Editorial

Growth plans and hard realities

| Updated on March 12, 2018

The good news is that a 8.5 per cent average growth for the 12th Plan doesn't seem unrealistic, even if it is no thanks to the Government.

Consistent with the saying that the show must go on, the Prime Minister, Dr Manmohan Singh, presided over a meeting of the full Planning Commission to discuss the Approach Paper to the 12th Five Year Plan. The paper itself hasn't been made public because it must be shown to the Cabinet first but the approach has been shared. And in his statement the Prime Minister finally relinquished his long cherished dream of India touching double-digit growth on his watch. "… the Commission has proposed that we should set the Twelfth Plan target at 9 per cent. In fact, the Commission has pointed out that given the uncertainties in the global economy, and the challenges in the domestic economy even a 9 per cent target is feasible only if we can take some difficult decisions.” So that's that then. The only question of interest now is how much below 9 per cent will growth be. Given that the savings rate is likely to be maintained at the current level of around 37 per cent, an incremental capital output ratio of 4, and that foreign capital will surely turn up at India's doors, 8.5 per cent average growth for the 12th Plan doesn't seem unrealistic. That's the good news, even if it is no thanks to the Government. The Approach Paper also envisages 4 per cent growth in farm output over the plan period, up from 3.3 per cent for the 11th Plan period. If this can be achieved, food inflation at least should not remain a cause for major worry, provided the measures needed for supply chain management are put in place.

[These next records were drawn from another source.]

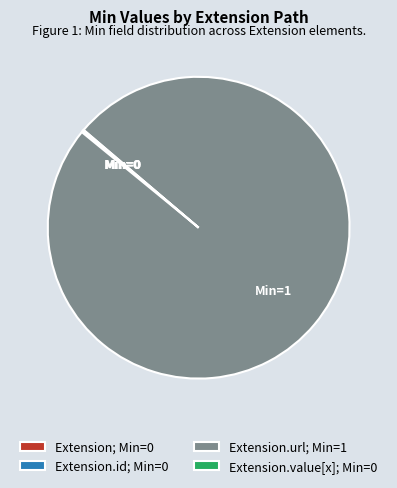

Which category accounts for the majority?

Extension.url; Min=1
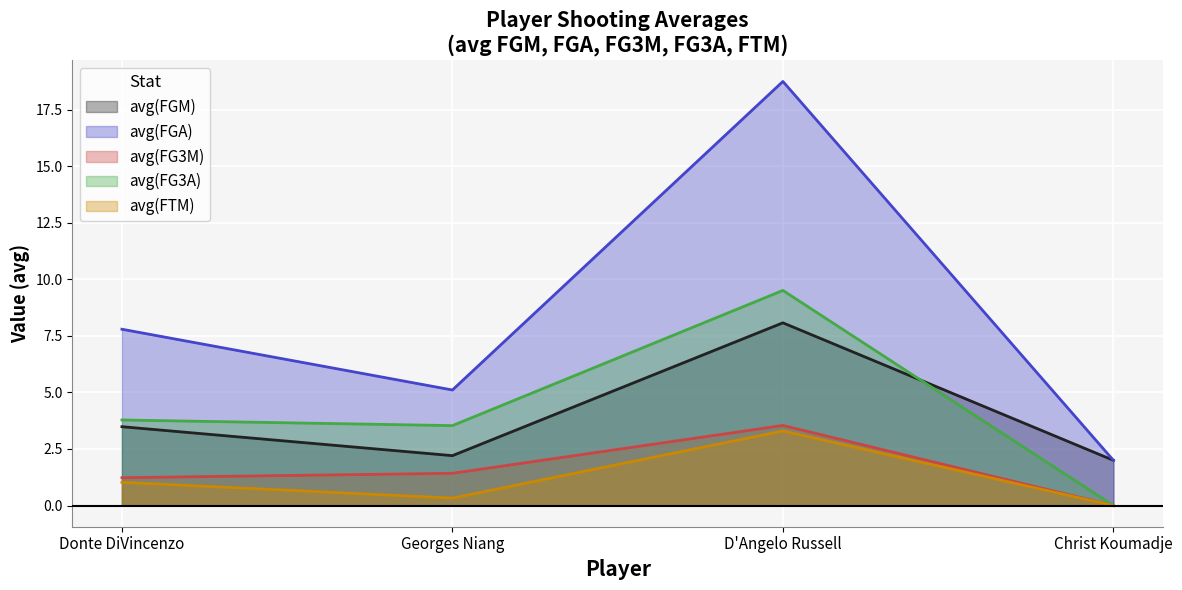

At which label is avg(FTM) closest to 1?

Donte DiVincenzo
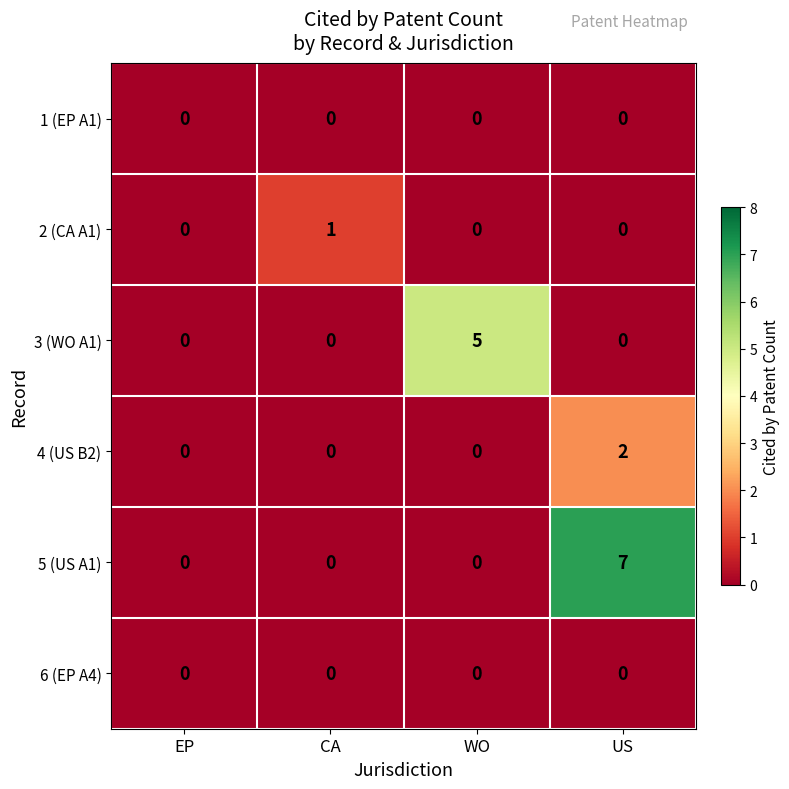

At which category is the sum across all series the highest?

US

The Prime Minister also confirmed what was reported in this newspaper a few days ago, namely that energy and water will be the crucial constraints and that efficient water management would be as crucial as the efficient management of energy. So the caveats are clear, and as the Deputy Chairman, Mr Montek Singh Ahluwalia, told the media on Friday, higher tariffs seem to be the way to go. Since this means the elimination or reduction of subsidies, some of the “hard decisions” are clear as well. The problem of land acquisition also seems to be weighing on the Commission's mind and the Prime Minister referred to it in his statement as being another critical element in the pursuit of 9 per cent growth. For the rest, the Approach is a much of a muchness with the usual genuflections in the direction of infrastructure and the fiscal deficit — one to go up, the other to go down.

The Prime Minister did not mention, quite naturally, another important issue that will soon demand his attention: the future of the Planning Commission itself. The committee headed by Dr C. Rangarajan is believed to have made some important recommendations in this regard.